AACOM Statement on President’s FY17 Budget


Liane Weissenberger
Office of Government Relations
Advocacy and Public Affairs Manager

The American Association of Colleges of Osteopathic Medicine (AACOM) President and CEO, Stephen C. Shannon, DO, MPH, today issued the following statement on the release of the President’s fiscal year (FY) 2017 budget.

AACOM is both encouraged and discouraged by the President’s latest budget proposal. While we appreciate the Administration’s support of a strong health care workforce, long-term sustainable funding continues to be a concern for many programs critical to the osteopathic medical education community.

In particular, AACOM strongly applauds the Administration’s support for the continuation of the Teaching Health Center Graduate Medical Education (THCGME) Program in proposing to extend an additional investment of $527 million in mandatory funding for FY 2018 through FY 2020. If implemented, this additional funding would continue the program beyond the end of FY 2017 when it is set to expire. This critical program provides funding to primary care medical and dental residents training in community-based settings. The program not only strengthens the nation’s primary care workforce, but it improves the distribution of the health care workforce in high-need areas such as rural or underserved communities.

While we appreciate the Administration’s recognition of the importance of investing in health care research and in a strong health care workforce through its proposed funding increase to the Agency for Healthcare Research and Quality and a targeted boost to the National Health Service Corps, we have serious concerns with the proposed funding cut of approximately $18 billion to Medicare graduate medical education (GME); the elimination of the Area Health Education Centers Program; and the cap of $57,500 in the Public Service Loan Forgiveness Program. These programs are vital to address the existing physician workforce shortage and to ensure patient access to health care. AACOM believes additional investments in these programs, not cuts, are essential to meet our nation’s evolving health care needs.

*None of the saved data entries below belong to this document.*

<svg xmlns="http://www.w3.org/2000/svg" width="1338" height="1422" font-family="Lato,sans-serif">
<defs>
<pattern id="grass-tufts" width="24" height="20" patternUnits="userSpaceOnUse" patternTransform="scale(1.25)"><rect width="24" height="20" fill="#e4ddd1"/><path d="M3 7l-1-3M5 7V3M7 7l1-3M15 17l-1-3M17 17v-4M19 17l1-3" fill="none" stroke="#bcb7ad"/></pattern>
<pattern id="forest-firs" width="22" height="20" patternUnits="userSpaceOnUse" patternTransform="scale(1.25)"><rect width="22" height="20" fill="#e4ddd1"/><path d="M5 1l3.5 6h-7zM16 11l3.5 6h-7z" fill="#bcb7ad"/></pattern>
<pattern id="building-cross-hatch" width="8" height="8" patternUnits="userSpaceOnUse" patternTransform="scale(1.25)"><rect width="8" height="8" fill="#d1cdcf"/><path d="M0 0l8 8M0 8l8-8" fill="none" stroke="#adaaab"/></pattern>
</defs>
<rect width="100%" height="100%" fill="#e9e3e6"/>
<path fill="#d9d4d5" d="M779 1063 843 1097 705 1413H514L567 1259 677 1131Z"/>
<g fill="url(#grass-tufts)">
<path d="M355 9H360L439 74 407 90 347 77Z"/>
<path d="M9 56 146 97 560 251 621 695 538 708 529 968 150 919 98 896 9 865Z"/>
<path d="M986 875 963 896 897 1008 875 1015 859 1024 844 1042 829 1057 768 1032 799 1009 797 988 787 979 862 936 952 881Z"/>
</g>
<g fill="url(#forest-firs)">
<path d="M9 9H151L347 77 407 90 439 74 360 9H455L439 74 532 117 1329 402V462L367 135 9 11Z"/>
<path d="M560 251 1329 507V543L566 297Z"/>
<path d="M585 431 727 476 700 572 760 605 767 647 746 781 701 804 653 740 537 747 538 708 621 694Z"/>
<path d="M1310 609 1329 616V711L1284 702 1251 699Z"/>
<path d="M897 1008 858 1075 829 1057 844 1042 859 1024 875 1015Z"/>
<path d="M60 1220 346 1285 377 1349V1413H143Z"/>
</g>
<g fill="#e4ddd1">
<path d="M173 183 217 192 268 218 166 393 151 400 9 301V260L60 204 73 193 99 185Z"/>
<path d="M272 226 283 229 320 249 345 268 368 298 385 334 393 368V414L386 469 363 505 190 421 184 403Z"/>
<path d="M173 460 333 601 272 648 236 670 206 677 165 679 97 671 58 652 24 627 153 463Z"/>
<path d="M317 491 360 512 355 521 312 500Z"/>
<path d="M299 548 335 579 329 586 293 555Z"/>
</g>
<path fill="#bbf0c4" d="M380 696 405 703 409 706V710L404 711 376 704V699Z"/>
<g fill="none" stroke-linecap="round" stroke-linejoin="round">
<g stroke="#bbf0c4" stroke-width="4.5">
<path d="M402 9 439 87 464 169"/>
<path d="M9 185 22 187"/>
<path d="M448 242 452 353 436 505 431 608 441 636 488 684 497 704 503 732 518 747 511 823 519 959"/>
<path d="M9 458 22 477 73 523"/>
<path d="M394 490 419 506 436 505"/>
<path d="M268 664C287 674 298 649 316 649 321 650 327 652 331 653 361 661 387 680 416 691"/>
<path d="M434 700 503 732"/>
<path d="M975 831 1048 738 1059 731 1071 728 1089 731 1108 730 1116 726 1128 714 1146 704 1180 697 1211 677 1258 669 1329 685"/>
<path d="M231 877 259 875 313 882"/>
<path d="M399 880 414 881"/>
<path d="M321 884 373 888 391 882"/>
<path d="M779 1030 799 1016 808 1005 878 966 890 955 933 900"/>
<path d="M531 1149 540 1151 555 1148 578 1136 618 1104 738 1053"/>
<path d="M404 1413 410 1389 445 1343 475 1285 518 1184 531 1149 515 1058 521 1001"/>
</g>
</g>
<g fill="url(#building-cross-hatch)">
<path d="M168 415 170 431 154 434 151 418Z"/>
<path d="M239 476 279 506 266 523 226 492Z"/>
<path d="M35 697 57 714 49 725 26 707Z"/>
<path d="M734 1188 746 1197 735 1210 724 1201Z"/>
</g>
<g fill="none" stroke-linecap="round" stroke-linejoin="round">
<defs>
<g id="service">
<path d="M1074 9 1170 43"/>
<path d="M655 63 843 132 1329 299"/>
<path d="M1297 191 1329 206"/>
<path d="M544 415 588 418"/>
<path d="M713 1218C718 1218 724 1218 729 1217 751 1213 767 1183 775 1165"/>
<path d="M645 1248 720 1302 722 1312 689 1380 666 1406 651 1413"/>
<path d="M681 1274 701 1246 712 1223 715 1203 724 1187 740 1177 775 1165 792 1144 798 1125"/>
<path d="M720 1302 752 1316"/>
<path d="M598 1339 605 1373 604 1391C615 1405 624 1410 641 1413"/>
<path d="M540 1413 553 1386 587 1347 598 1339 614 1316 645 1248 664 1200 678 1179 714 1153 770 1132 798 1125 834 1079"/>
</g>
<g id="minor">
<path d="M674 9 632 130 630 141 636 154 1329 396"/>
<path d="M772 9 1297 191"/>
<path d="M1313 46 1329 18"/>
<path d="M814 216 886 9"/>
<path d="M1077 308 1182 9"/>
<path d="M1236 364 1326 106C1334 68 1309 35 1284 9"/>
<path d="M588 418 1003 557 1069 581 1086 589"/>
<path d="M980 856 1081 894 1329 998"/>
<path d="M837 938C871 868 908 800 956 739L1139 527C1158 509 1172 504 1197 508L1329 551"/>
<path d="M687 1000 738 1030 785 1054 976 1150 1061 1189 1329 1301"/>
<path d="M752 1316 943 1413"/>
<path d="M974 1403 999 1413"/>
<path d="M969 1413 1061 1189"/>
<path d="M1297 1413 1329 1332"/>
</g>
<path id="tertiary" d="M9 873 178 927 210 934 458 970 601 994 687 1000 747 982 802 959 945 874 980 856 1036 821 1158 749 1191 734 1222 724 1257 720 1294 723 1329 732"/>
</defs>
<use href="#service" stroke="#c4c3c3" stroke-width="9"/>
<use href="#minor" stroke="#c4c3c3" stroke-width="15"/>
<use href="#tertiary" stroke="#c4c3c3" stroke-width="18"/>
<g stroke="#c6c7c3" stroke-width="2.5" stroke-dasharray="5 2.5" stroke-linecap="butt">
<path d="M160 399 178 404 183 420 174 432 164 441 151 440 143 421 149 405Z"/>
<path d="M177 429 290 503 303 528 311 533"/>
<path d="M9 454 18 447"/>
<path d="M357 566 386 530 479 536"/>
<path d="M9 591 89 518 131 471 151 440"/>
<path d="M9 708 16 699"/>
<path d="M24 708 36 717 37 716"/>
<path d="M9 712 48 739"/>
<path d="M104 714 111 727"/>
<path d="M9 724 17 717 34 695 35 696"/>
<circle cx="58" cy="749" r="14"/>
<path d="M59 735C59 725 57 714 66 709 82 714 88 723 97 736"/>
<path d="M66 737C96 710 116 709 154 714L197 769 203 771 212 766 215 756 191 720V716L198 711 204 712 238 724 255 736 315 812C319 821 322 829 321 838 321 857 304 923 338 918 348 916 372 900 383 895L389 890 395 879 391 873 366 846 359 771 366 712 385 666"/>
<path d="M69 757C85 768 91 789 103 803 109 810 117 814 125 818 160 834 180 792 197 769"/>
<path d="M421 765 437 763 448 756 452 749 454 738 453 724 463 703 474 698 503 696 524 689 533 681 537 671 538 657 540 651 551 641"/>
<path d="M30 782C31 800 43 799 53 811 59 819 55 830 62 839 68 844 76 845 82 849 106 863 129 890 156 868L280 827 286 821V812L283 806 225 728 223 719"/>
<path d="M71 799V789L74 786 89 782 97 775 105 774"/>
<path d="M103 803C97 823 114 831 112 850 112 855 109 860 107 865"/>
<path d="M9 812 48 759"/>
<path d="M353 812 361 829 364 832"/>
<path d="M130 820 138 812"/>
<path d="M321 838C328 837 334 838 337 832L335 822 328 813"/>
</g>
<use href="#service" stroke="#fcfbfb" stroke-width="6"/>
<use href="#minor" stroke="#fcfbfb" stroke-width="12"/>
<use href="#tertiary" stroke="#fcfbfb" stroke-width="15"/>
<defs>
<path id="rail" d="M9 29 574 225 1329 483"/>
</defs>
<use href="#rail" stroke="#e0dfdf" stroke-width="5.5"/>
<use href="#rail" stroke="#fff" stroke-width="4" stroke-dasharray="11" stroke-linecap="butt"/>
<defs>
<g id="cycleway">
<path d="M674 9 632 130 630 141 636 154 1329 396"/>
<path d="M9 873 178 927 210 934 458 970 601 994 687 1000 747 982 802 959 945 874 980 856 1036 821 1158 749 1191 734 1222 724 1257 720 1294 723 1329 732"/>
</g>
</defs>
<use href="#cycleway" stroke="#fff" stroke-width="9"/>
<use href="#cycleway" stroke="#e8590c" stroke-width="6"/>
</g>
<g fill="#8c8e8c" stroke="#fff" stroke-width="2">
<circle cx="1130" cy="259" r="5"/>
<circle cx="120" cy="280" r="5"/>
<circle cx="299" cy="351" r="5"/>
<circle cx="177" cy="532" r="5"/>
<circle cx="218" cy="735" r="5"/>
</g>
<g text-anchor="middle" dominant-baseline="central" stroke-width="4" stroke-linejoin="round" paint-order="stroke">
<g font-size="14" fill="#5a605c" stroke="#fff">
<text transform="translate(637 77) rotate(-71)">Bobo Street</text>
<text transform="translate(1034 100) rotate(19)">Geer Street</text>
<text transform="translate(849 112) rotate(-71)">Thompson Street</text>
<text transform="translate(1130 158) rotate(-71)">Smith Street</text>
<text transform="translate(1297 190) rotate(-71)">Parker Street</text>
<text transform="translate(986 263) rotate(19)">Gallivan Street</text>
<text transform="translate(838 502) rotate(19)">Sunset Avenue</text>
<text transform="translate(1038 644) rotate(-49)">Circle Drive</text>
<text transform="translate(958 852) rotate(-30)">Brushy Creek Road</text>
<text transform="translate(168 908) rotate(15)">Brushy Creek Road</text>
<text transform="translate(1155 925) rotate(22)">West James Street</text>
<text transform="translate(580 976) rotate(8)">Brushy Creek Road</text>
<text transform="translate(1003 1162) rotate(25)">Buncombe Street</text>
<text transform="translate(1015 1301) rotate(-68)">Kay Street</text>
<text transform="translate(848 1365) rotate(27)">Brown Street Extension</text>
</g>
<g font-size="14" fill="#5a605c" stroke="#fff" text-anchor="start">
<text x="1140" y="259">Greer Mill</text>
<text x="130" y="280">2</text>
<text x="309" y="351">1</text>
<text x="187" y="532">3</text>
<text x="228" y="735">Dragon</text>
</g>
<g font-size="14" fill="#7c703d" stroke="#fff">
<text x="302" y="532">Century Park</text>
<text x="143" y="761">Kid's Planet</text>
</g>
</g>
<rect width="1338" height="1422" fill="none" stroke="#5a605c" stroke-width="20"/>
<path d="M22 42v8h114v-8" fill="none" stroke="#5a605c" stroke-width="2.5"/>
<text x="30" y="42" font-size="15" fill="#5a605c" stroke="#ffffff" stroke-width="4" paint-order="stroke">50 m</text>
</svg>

AACOM looks forward to working with the Administration and Congress throughout the appropriations process to ensure that the FY 2017 federal budget strengthens and continues to invest in GME, as well as other workforce programs of priority to osteopathic medical education, physicians-in-training, and the larger health care system.


The American Association of Colleges of Osteopathic Medicine (AACOM) represents the 31 accredited colleges of osteopathic medicine in the United States. These colleges are accredited to deliver instruction at 45 teaching locations in 30 states. In the 2015-16 academic year, these colleges are educating over 26,100 future physicians—more than 20 percent of all U.S. medical students. Six of the colleges are public and 25 are private institutions.

AACOM was founded in 1898 to support and assist the nation's osteopathic medical schools, and to serve as a unifying voice for osteopathic medical education. AACOM’s mission is to promote excellence in osteopathic medical education, in research and in service, and to foster innovation and quality among osteopathic medical colleges to improve the health of the American public.